It seems to me that a blurb from the conductor of the Nashville Symphony Pops orchestra is the wrong way to go when getting a recommendation for a funk/hipster/groove/lounge album. Said conductor, Jeff Steinberg, recommends James Hollihan’s The Funky Misfit in Ultraphonic Stereo
for its "melodic clarity, and harmonic sense." Great. But hipster funk designed for the lounge isn’t about craft. Never has been, never will be. It’s about groove. It’s about feeling. No one’s ever listened to Grant Green or Soulive and said, "Whoa... that’s one helluva b13 he worked into the melody over that dominant. What great harmonic sense." Nope. Listening to Grant Green is about feeling the 2 and 4.

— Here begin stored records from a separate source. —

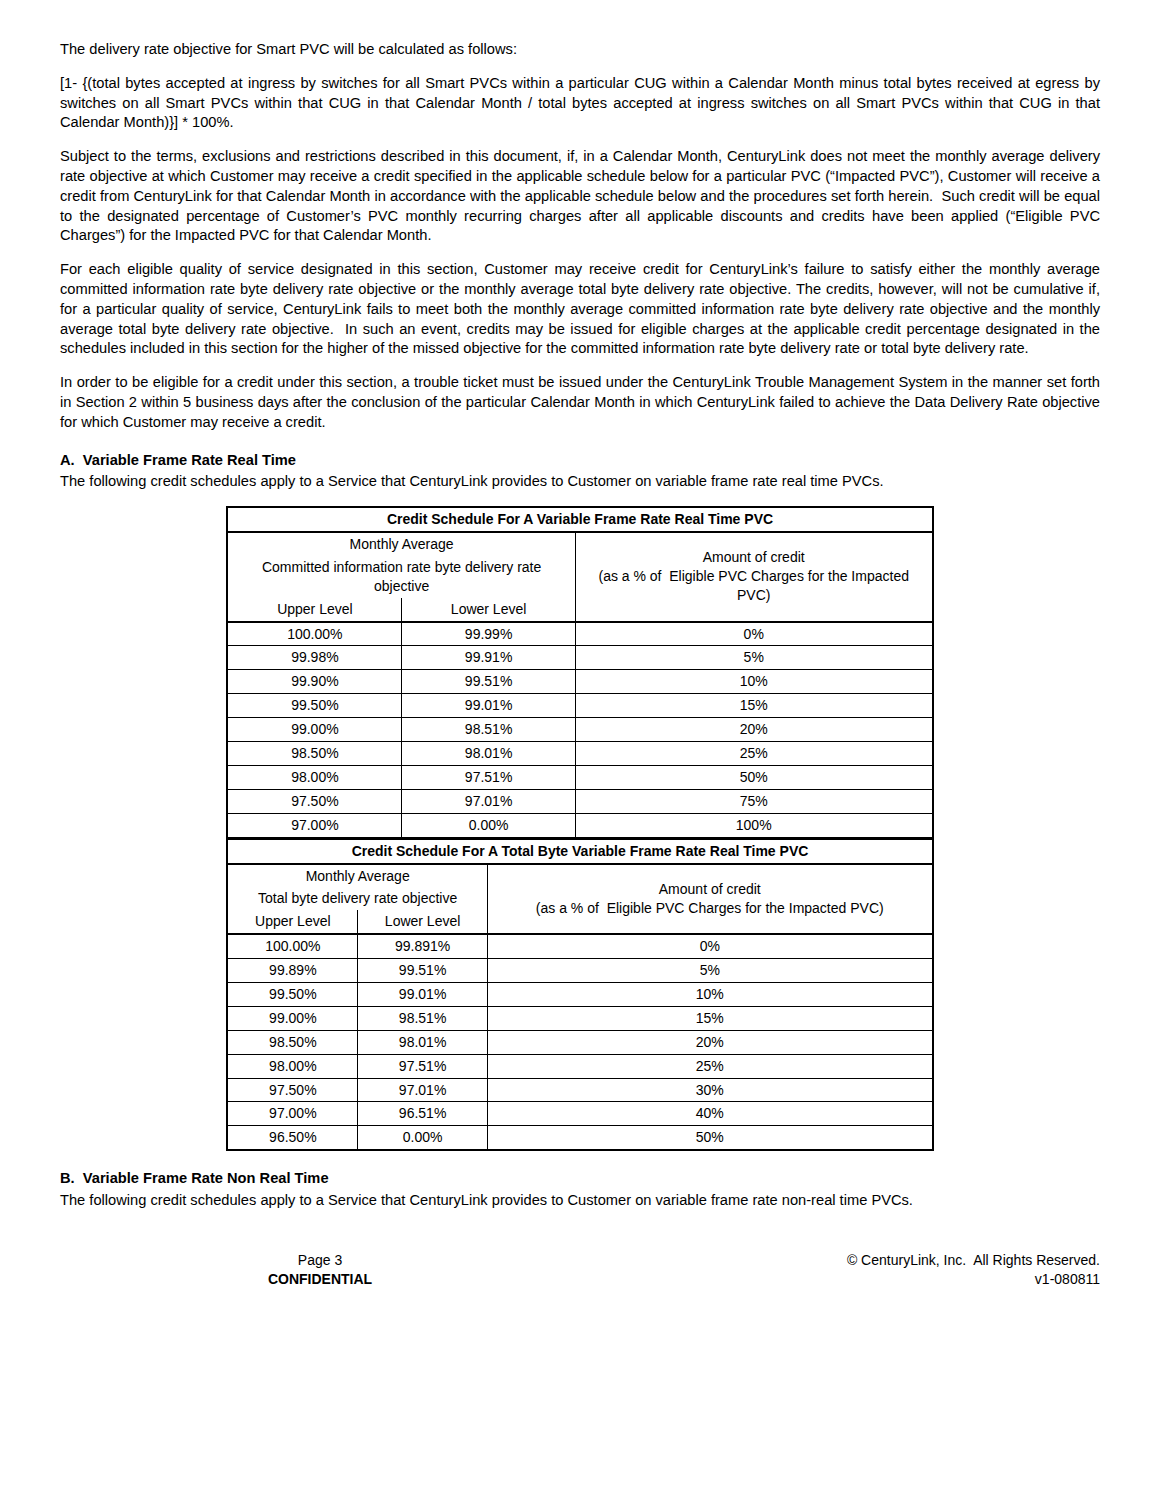The delivery rate objective for Smart PVC will be calculated as follows:
[1- {(total bytes accepted at ingress by switches for all Smart PVCs within a particular CUG within a Calendar Month minus total bytes received at egress by switches on all Smart PVCs within that CUG in that Calendar Month / total bytes accepted at ingress switches on all Smart PVCs within that CUG in that Calendar Month)}] * 100%.
Subject to the terms, exclusions and restrictions described in this document, if, in a Calendar Month, CenturyLink does not meet the monthly average delivery rate objective at which Customer may receive a credit specified in the applicable schedule below for a particular PVC (“Impacted PVC”), Customer will receive a credit from CenturyLink for that Calendar Month in accordance with the applicable schedule below and the procedures set forth herein. Such credit will be equal to the designated percentage of Customer’s PVC monthly recurring charges after all applicable discounts and credits have been applied (“Eligible PVC Charges”) for the Impacted PVC for that Calendar Month.
For each eligible quality of service designated in this section, Customer may receive credit for CenturyLink’s failure to satisfy either the monthly average committed information rate byte delivery rate objective or the monthly average total byte delivery rate objective. The credits, however, will not be cumulative if, for a particular quality of service, CenturyLink fails to meet both the monthly average committed information rate byte delivery rate objective and the monthly average total byte delivery rate objective. In such an event, credits may be issued for eligible charges at the applicable credit percentage designated in the schedules included in this section for the higher of the missed objective for the committed information rate byte delivery rate or total byte delivery rate.
In order to be eligible for a credit under this section, a trouble ticket must be issued under the CenturyLink Trouble Management System in the manner set forth in Section 2 within 5 business days after the conclusion of the particular Calendar Month in which CenturyLink failed to achieve the Data Delivery Rate objective for which Customer may receive a credit.
A. Variable Frame Rate Real Time
The following credit schedules apply to a Service that CenturyLink provides to Customer on variable frame rate real time PVCs.
| Credit Schedule For A Variable Frame Rate Real Time PVC |
| Monthly Average | Amount of credit (as a % of Eligible PVC Charges for the Impacted PVC) |
| Committed information rate byte delivery rate objective |
| Upper Level | Lower Level |
| 100.00% | 99.99% | 0% |
| 99.98% | 99.91% | 5% |
| 99.90% | 99.51% | 10% |
| 99.50% | 99.01% | 15% |
| 99.00% | 98.51% | 20% |
| 98.50% | 98.01% | 25% |
| 98.00% | 97.51% | 50% |
| 97.50% | 97.01% | 75% |
| 97.00% | 0.00% | 100% |
| Credit Schedule For A Total Byte Variable Frame Rate Real Time PVC |
| Monthly Average | Amount of credit (as a % of Eligible PVC Charges for the Impacted PVC) |
| Total byte delivery rate objective |
| Upper Level | Lower Level |
| 100.00% | 99.891% | 0% |
| 99.89% | 99.51% | 5% |
| 99.50% | 99.01% | 10% |
| 99.00% | 98.51% | 15% |
| 98.50% | 98.01% | 20% |
| 98.00% | 97.51% | 25% |
| 97.50% | 97.01% | 30% |
| 97.00% | 96.51% | 40% |
| 96.50% | 0.00% | 50% |
B. Variable Frame Rate Non Real Time
The following credit schedules apply to a Service that CenturyLink provides to Customer on variable frame rate non-real time PVCs.
| Page 3 | © CenturyLink, Inc. All Rights Reserved. |
| CONFIDENTIAL | v1-080811 |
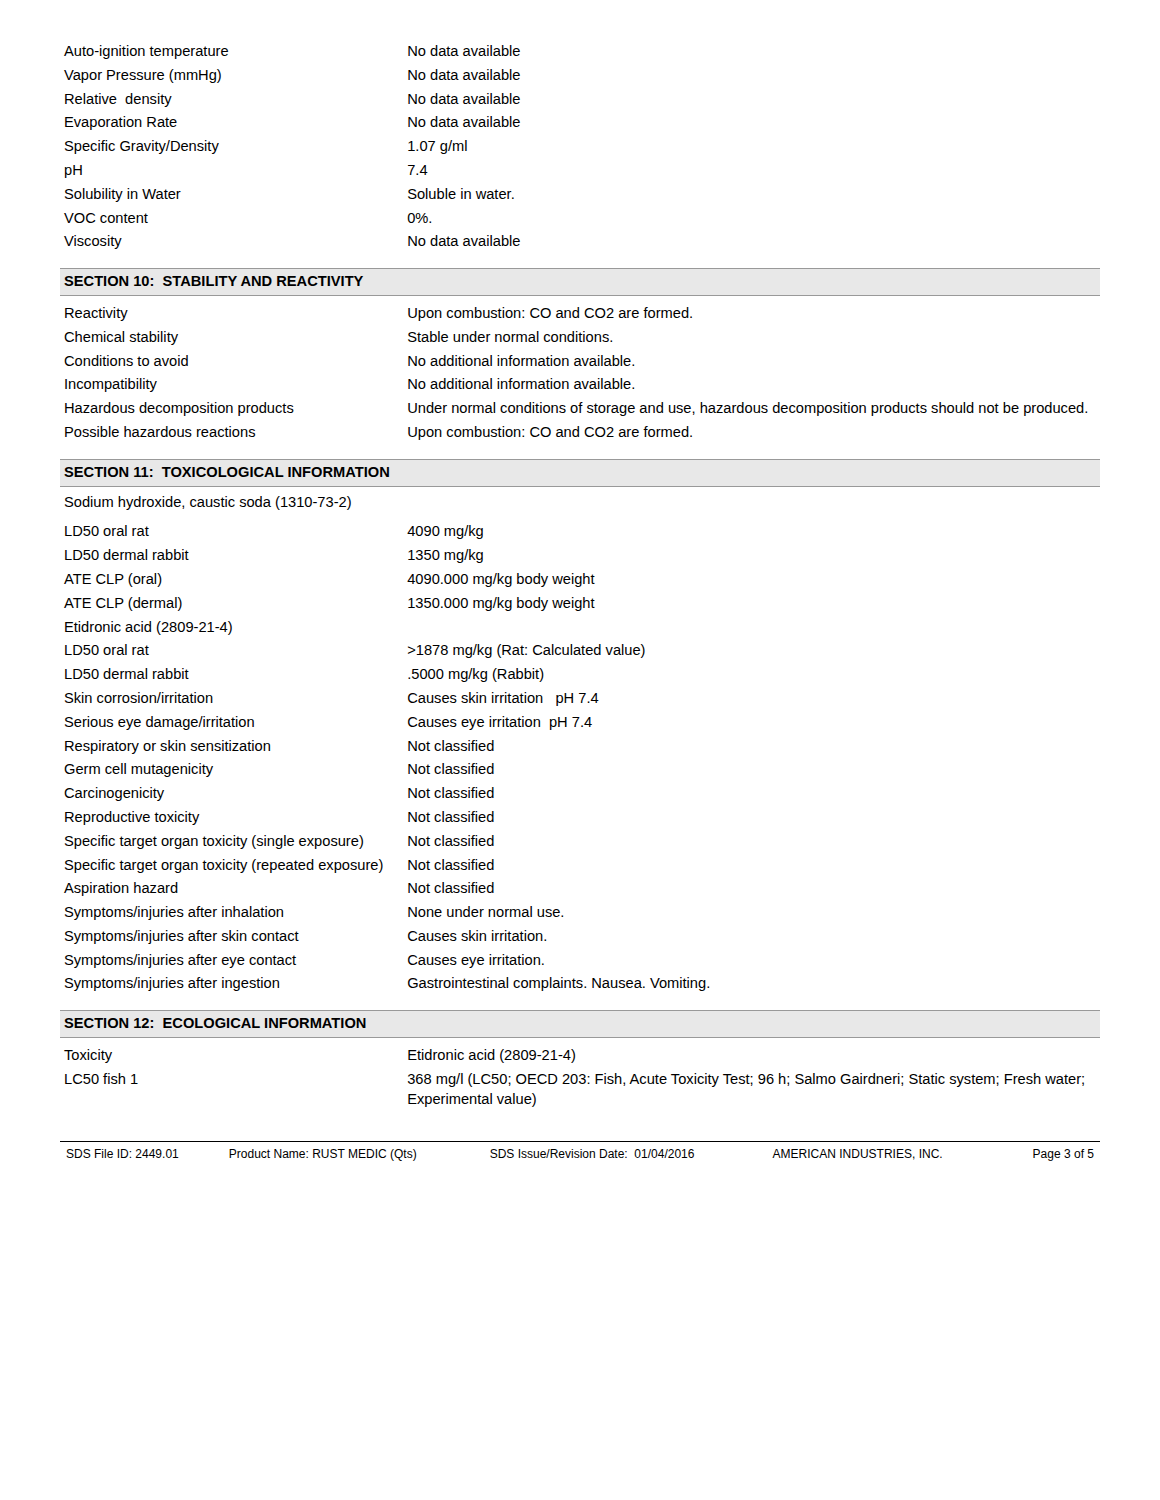| Auto-ignition temperature | No data available |
| Vapor Pressure (mmHg) | No data available |
| Relative density | No data available |
| Evaporation Rate | No data available |
| Specific Gravity/Density | 1.07 g/ml |
| pH | 7.4 |
| Solubility in Water | Soluble in water. |
| VOC content | 0%. |
| Viscosity | No data available |
SECTION 10: STABILITY AND REACTIVITY
| Reactivity | Upon combustion: CO and CO2 are formed. |
| Chemical stability | Stable under normal conditions. |
| Conditions to avoid | No additional information available. |
| Incompatibility | No additional information available. |
| Hazardous decomposition products | Under normal conditions of storage and use, hazardous decomposition products should not be produced. |
| Possible hazardous reactions | Upon combustion: CO and CO2 are formed. |
SECTION 11: TOXICOLOGICAL INFORMATION
Sodium hydroxide, caustic soda (1310-73-2)
| LD50 oral rat | 4090 mg/kg |
| LD50 dermal rabbit | 1350 mg/kg |
| ATE CLP (oral) | 4090.000 mg/kg body weight |
| ATE CLP (dermal) | 1350.000 mg/kg body weight |
| Etidronic acid (2809-21-4) | |
| LD50 oral rat | >1878 mg/kg (Rat: Calculated value) |
| LD50 dermal rabbit | .5000 mg/kg (Rabbit) |
| Skin corrosion/irritation | Causes skin irritation pH 7.4 |
| Serious eye damage/irritation | Causes eye irritation pH 7.4 |
| Respiratory or skin sensitization | Not classified |
| Germ cell mutagenicity | Not classified |
| Carcinogenicity | Not classified |
| Reproductive toxicity | Not classified |
| Specific target organ toxicity (single exposure) | Not classified |
| Specific target organ toxicity (repeated exposure) | Not classified |
| Aspiration hazard | Not classified |
| Symptoms/injuries after inhalation | None under normal use. |
| Symptoms/injuries after skin contact | Causes skin irritation. |
| Symptoms/injuries after eye contact | Causes eye irritation. |
| Symptoms/injuries after ingestion | Gastrointestinal complaints. Nausea. Vomiting. |
SECTION 12: ECOLOGICAL INFORMATION
| Toxicity | Etidronic acid (2809-21-4) |
| LC50 fish 1 | 368 mg/l (LC50; OECD 203: Fish, Acute Toxicity Test; 96 h; Salmo Gairdneri; Static system; Fresh water; Experimental value) |
| SDS File ID: 2449.01 | Product Name: RUST MEDIC (Qts) | SDS Issue/Revision Date: 01/04/2016 | AMERICAN INDUSTRIES, INC. | Page 3 of 5 |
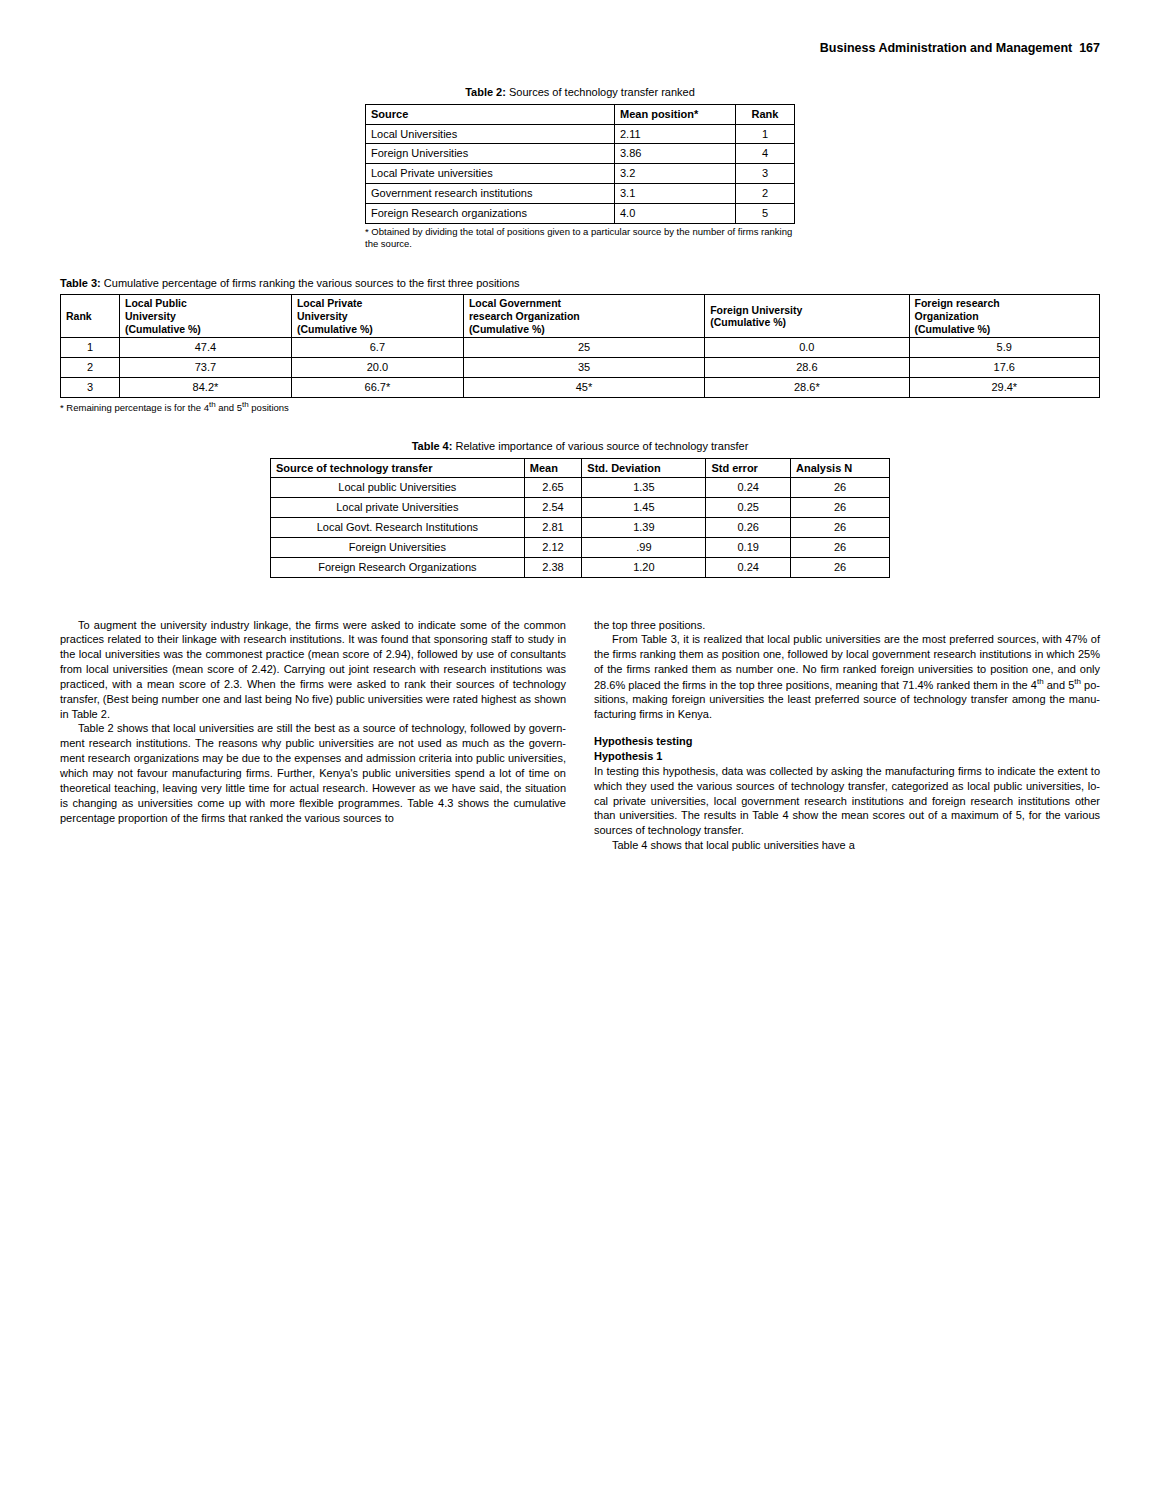Business Administration and Management 167
Table 2: Sources of technology transfer ranked
| Source | Mean position* | Rank |
| --- | --- | --- |
| Local Universities | 2.11 | 1 |
| Foreign Universities | 3.86 | 4 |
| Local Private universities | 3.2 | 3 |
| Government research institutions | 3.1 | 2 |
| Foreign Research organizations | 4.0 | 5 |
* Obtained by dividing the total of positions given to a particular source by the number of firms ranking the source.
Table 3: Cumulative percentage of firms ranking the various sources to the first three positions
| Rank | Local Public University (Cumulative %) | Local Private University (Cumulative %) | Local Government research Organization (Cumulative %) | Foreign University (Cumulative %) | Foreign research Organization (Cumulative %) |
| --- | --- | --- | --- | --- | --- |
| 1 | 47.4 | 6.7 | 25 | 0.0 | 5.9 |
| 2 | 73.7 | 20.0 | 35 | 28.6 | 17.6 |
| 3 | 84.2* | 66.7* | 45* | 28.6* | 29.4* |
* Remaining percentage is for the 4th and 5th positions
Table 4: Relative importance of various source of technology transfer
| Source of technology transfer | Mean | Std. Deviation | Std error | Analysis N |
| --- | --- | --- | --- | --- |
| Local public Universities | 2.65 | 1.35 | 0.24 | 26 |
| Local private Universities | 2.54 | 1.45 | 0.25 | 26 |
| Local Govt. Research Institutions | 2.81 | 1.39 | 0.26 | 26 |
| Foreign Universities | 2.12 | .99 | 0.19 | 26 |
| Foreign Research Organizations | 2.38 | 1.20 | 0.24 | 26 |
To augment the university industry linkage, the firms were asked to indicate some of the common practices related to their linkage with research institutions. It was found that sponsoring staff to study in the local universities was the commonest practice (mean score of 2.94), followed by use of consultants from local universities (mean score of 2.42). Carrying out joint research with research institutions was practiced, with a mean score of 2.3. When the firms were asked to rank their sources of technology transfer, (Best being number one and last being No five) public universities were rated highest as shown in Table 2.
Table 2 shows that local universities are still the best as a source of technology, followed by government research institutions. The reasons why public universities are not used as much as the government research organizations may be due to the expenses and admission criteria into public universities, which may not favour manufacturing firms. Further, Kenya's public universities spend a lot of time on theoretical teaching, leaving very little time for actual research. However as we have said, the situation is changing as universities come up with more flexible programmes. Table 4.3 shows the cumulative percentage proportion of the firms that ranked the various sources to
the top three positions.
From Table 3, it is realized that local public universities are the most preferred sources, with 47% of the firms ranking them as position one, followed by local government research institutions in which 25% of the firms ranked them as number one. No firm ranked foreign universities to position one, and only 28.6% placed the firms in the top three positions, meaning that 71.4% ranked them in the 4th and 5th positions, making foreign universities the least preferred source of technology transfer among the manufacturing firms in Kenya.
Hypothesis testing
Hypothesis 1
In testing this hypothesis, data was collected by asking the manufacturing firms to indicate the extent to which they used the various sources of technology transfer, categorized as local public universities, local private universities, local government research institutions and foreign research institutions other than universities. The results in Table 4 show the mean scores out of a maximum of 5, for the various sources of technology transfer.
Table 4 shows that local public universities have a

That’s the problem with The Funky Misfit
. It tries so hard to be clever and hip at the same time that it winds up being neither. It’s fun, it grooves mildly, and it sounds like an imitation of hipster lounge music. Not a bad imitation, but an imitation nonetheless. Lounge music is not the place to display your chops as an arranger and/or composer.
The album begins with the title track. It’s the highlight of the disc. A strong, syncopated bass loop augmented by angular percussion kicks off the album. When the keys enter, it’s hard not to shake the ol’ moneymaker a bit. Unfortunately, it’s downhill from here. "Groove Deville," the second track, could be good. Mixing a bit of recent Jimmy Smith with some smoother sounds, it’s certainly promising, but the groove has gone somewhere and doesn’t return for the rest of the album. The airy percussion and slippery bass never quite mesh, and without a solid rhythm section the whole thing is built quite tenuously.
From then on, we’re left with the worst of Wes Montgomery, Earl Klugh, horribly corny string arrangements and a laughably bad attempt at samba with "It Came From Brazil," which should have been titled "It Came From an Episode of Love Boat."
This album is why lounge, groove, hipster, and funk are all words that aren’t taken very seriously.